The skill that physics demanded was the ability to look past particulars to universals. Just as someone working on a geometry problem would not care whether a triangle was drawn in pencil or ink, so a scientist seeking to describe the world would dismiss countless details as true but irrelevant. Much of a modern physicist's early training consists in learning to transform colorful questions about such things as elephants tumbling down mountainsides into abstract diagrams showing arrows and angles and masses.

The move from elephants to ten-thousand-pound masses echoes the transformation from Aristotle's worldview to Galileo's. The battle between the two approaches was as sweeping as a contest can be, far more than a debate over whether the sun circled the Earth or vice versa, big as that issue was. The broader questions had to do with how to study the physical world. For Aristotle and his followers, the point of science was to engage with the real world in all its complexity. To talk of weights plummeting through vacuums or perfect spheres rolling forever across infinite planes was to mistake idealized diagrams for reality. But the map was not the territory. Explorers needed to grapple with the world as it is, not with a dessicated and lifeless counterpart.

In Galileo's view, this was exactly backward. The way to understand the world was not to focus on its every quirk and blemish but to look beyond those distractions to the deeper truths they obscured. When Galileo talked about whether heavy objects fall faster than light ones, for instance, he imagined ideal circumstances—objects falling in a vacuum rather than through the air—in order to avoid the complications posed by air resistance. But Aristotle insisted that no such thing as a vacuum could exist in nature (it was impossible, because objects fall faster in a thin medium, like water, than they do in a thick one, like syrup. If there were vacuums, then objects would fall infinitely fast, which is to say they would be in two places at once).
42
Even if a vacuum could somehow be contrived, why would anyone think that the behavior of objects in those peculiar conditions bore any relation to ordinary life? To speculate about what might happen in unreal circumstances was an exercise in absurdity, like debating whether ghosts can get sunburns.
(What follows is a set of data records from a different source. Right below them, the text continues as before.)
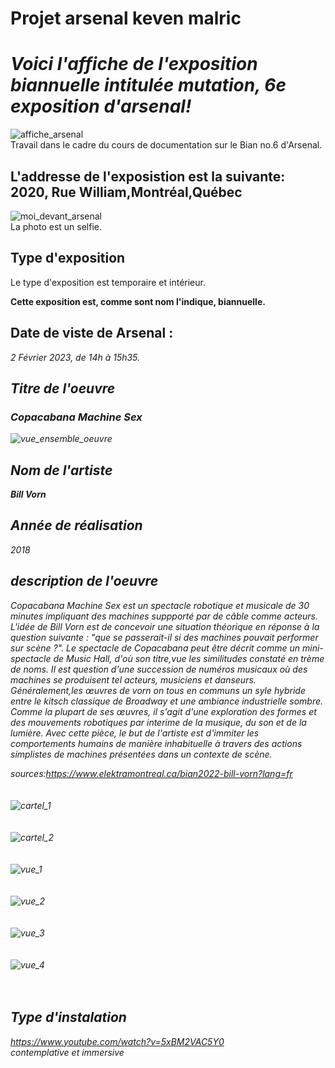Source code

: # Projet arsenal keven malric

<h1><em>Voici l'affiche de l'exposition biannuelle intitulée mutation, 6e exposition d'arsenal!</em></h1>

![affiche_arsenal](https://github.com/Kyoxis/H23_V13_introduction_malric/blob/main/Bian/media/affiche_arsenal.jpg)
<br>
Travail dans le cadre du cours de documentation sur le Bian no.6 d'Arsenal.

<h2>L'addresse de l'exposistion est la suivante: 2020, Rue William,Montréal,Québec</h2>

![moi_devant_arsenal](https://github.com/Kyoxis/H23_V13_introduction_malric/blob/main/Bian/media/moi_devant_arsenal.jpg)
<br>La photo est un selfie.

<h2>Type d'exposition</h2>

Le type d'exposition est temporaire et intérieur.

<strong>Cette exposition est, comme sont nom l'indique, biannuelle.</strong>

<h2>Date de viste de Arsenal :</h2>

<em> 2 Février 2023, de 14h à 15h35.<em>
  

<h2>Titre de l'oeuvre</h2>
  
<h3><em>Copacabana Machine Sex</em></h3>
  
  
![vue_ensemble_oeuvre](https://github.com/Kyoxis/H23_V13_introduction_malric/blob/main/Bian/media/vue_ensemble_oeuvre.jpg)
  
  
<h2>Nom de l'artiste</h2>
  
  <strong><em>Bill Vorn</em></strong>
  
<h2>Année de réalisation</h2>
  
<em>2018</em>  

<h2>description de l'oeuvre</h2>
  
Copacabana Machine Sex est un spectacle robotique et musicale de 30 minutes impliquant des machines suppporté par de câble comme acteurs. L'idée de Bill Vorn est de concevoir une situation  théorique en réponse à la question suivante : "que se passerait-il si des machines pouvait performer sur  scène ?". Le spectacle de Copacabana peut être décrit comme un mini-spectacle de Music Hall, d'où son titre,vue les similitudes constaté en trème de noms. Il est question d'une succession de numéros musicaux où des machines se produisent tel acteurs, musiciens et danseurs. Généralement,les œuvres de vorn on tous en communs un syle hybride entre le kitsch classique de Broadway et une ambiance industrielle sombre. Comme la plupart de ses œuvres, il s'agit d'une exploration des formes et des mouvements robotiques par interime de la musique, du son et de la lumière. Avec cette pièce, le but de l'artiste est d'immiter les comportements humains de manière inhabituelle à travers des actions simplistes de machines présentées dans un contexte de scène.
  
  
  sources:https://www.elektramontreal.ca/bian2022-bill-vorn?lang=fr
  <br>
  <br>
  <br>
  ![cartel_1](https://github.com/Kyoxis/H23_V13_introduction_malric/blob/main/Bian/media/cartel1.jpg)
  <br>
  <br>
  <br>
  ![cartel_2](https://github.com/Kyoxis/H23_V13_introduction_malric/blob/main/Bian/media/cartel2.jpg
)
  <br>
  <br>
  <br>
  ![vue_1](https://github.com/Kyoxis/H23_V13_introduction_malric/blob/main/Bian/media/vue1.jpg)
  <br>
  <br>
  <br>
  ![vue_2](https://github.com/Kyoxis/H23_V13_introduction_malric/blob/main/Bian/media/vue2.jpg)
  <br>
  <br>
  <br>
  ![vue_3](https://github.com/Kyoxis/H23_V13_introduction_malric/blob/main/Bian/media/vue3.jpg)
  <br>
  <br>
  <br>
  ![vue_4](https://github.com/Kyoxis/H23_V13_introduction_malric/blob/main/Bian/media/vue4.jpg)
  <br>
  <br>
  <br>
  <h2>Type d'instalation</h2>
  
  https://www.youtube.com/watch?v=5xBM2VAC5Y0
  <br>contemplative et immersive

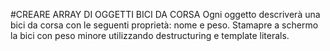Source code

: #CREARE ARRAY DI OGGETTI BICI DA CORSA
  Ogni oggetto descriverà una bici da corsa con le seguenti proprietà:
  nome e peso.
  Stamapre a schermo la bici con peso minore utilizzando destructuring e template literals.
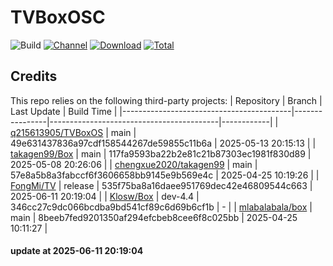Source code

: # TVBoxOSC

![Build](https://shields.io/github/actions/workflow/status/o0HalfLife0o/TVBoxOSC/test.yml?branch=master&logo=github&label=Build)
[![Channel](https://img.shields.io/badge/Follow-Telegram-blue.svg?logo=telegram)](https://t.me/TVBoxOSC)
[![Download](https://img.shields.io/github/v/release/o0HalfLife0o/TVBoxOSC?color=orange&logoColor=orange&label=Download&logo=DocuSign)](https://github.com/o0HalfLife0o/TVBoxOSC/releases/latest) 
[![Total](https://shields.io/github/downloads/o0HalfLife0o/TVBoxOSC/total?logo=Bookmeter&label=Counts&logoColor=yellow&color=yellow)](https://github.com/o0HalfLife0o/TVBoxOSC/releases)

## Credits
This repo relies on the following third-party projects:
| Repository                               | Branch         | Last Update                              | Build Time |
|------------------------------------------|----------------|------------------------------------------|------------|
| [q215613905/TVBoxOS](https://github.com/q215613905/TVBoxOS) | main           | 49e631437836a97cdf158544267de59855c11b6a  | 2025-05-13 20:15:13 |
| [takagen99/Box](https://github.com/takagen99/Box)         | main           | 117fa9593ba22b2e81c21b87303ec1981f830d89 | 2025-05-08 20:26:06 |
| [chengxue2020/takagen99](https://github.com/chengxue2020/takagen99) | main           | 57e8a5b8a3fabccf6f3606658bb9145e9b569e4c  | 2025-04-25 10:19:26 |
| [FongMi/TV](https://github.com/FongMi/TV)               | release        | 535f75ba8a16daee951769dec42e46809544c663  | 2025-06-11 20:19:04 |
| [Klosw/Box](https://github.com/Klosw/Box)               | dev-4.4        | 346cc27c9dc066bcdba9bd541cf89c6d69b6cf1b | - |
| [mlabalabala/box](https://github.com/mlabalabala/box)    | main           | 8beeb7fed9201350af294efcbeb8cee6f8c025bb | 2025-04-25 10:11:27 |

#### update at 2025-06-11 20:19:04
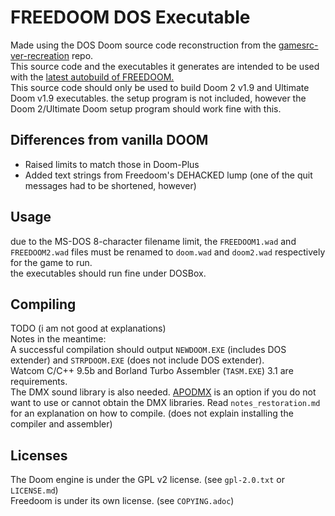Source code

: # FREEDOOM DOS Executable
Made using the DOS Doom source code reconstruction from the [gamesrc-ver-recreation](https://bitbucket.org/gamesrc-ver-recreation/doom/src/master/) repo.  
This source code and the executables it generates are intended to be used with the [latest autobuild of FREEDOOM.](http://freedoom.soulsphere.org/)  
This source code should only be used to build Doom 2 v1.9 and Ultimate Doom v1.9 executables. the setup program is not included, however the Doom 2/Ultimate Doom setup program should work fine with this.  

## Differences from vanilla DOOM
- Raised limits to match those in Doom-Plus
- Added text strings from Freedoom's DEHACKED lump (one of the quit messages had to be shortened, however)

## Usage
due to the MS-DOS 8-character filename limit, the ``FREEDOOM1.wad`` and ``FREEDOOM2.wad`` files must be renamed to ``doom.wad`` and ``doom2.wad`` respectively for the game to run.  
the executables should run fine under DOSBox.

## Compiling
TODO (i am not good at explanations)  
Notes in the meantime:  
A successful compilation should output ``NEWDOOM.EXE`` (includes DOS extender) and ``STRPDOOM.EXE`` (does not include DOS extender).  
Watcom C/C++ 9.5b and Borland Turbo Assembler (``TASM.EXE``) 3.1 are requirements.  
The DMX sound library is also needed. [APODMX](https://bitbucket.org/gamesrc-ver-recreation/apodmx/src/master/) is an option if you do not want to use or cannot obtain the DMX libraries. 
Read ``notes_restoration.md`` for an explanation on how to compile. (does not explain installing the compiler and assembler)  

## Licenses
The Doom engine is under the GPL v2 license.  (see ``gpl-2.0.txt`` or ``LICENSE.md``)  
Freedoom is under its own license. (see ``COPYING.adoc``)
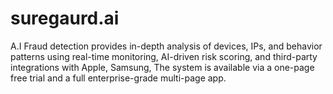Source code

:# suregaurd.ai
A.I  Fraud detection provides in-depth analysis of devices, IPs, and behavior patterns using real-time monitoring, AI-driven risk scoring, and third-party integrations with Apple, Samsung, The system is available via a one-page free trial and a full enterprise-grade multi-page app.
Galileo vehemently disagreed. Abstraction was not a distortion but a means of seeing truth unadorned. “Only by imagining an impossible situation can a clear and simple law of fall be formulated,” in the words of the late historian A. Rupert Hall, “and only by possessing that law is it possible to comprehend the complex things that actually happen.”

By way of explaining what the abstract, idealized world of mathematics has to do with the real world, Galileo made an analogy to a shopkeeper measuring and weighing his goods. “Just as the accountant who wants his calculations to deal with sugar, silk, and wool must discount the boxes, bales and other packings, so the mathematical scientist . . . must deduct the material hindrances” that might entangle him.

The importance of abstraction was a crucial theme, and Galileo came back to it often. At one point he exchanged his shopkeeper image for a more poetic one. With abstraction's aid, he wrote, “facts which at first sight seem improbable will . . . drop the cloak which has hidden them and stand forth in naked and simple beauty.”

Galileo won his argument, and science has never turned back. Mathematics remains the language of science because, ever since Galileo, we have taken for granted that abstraction is the pathway to truth.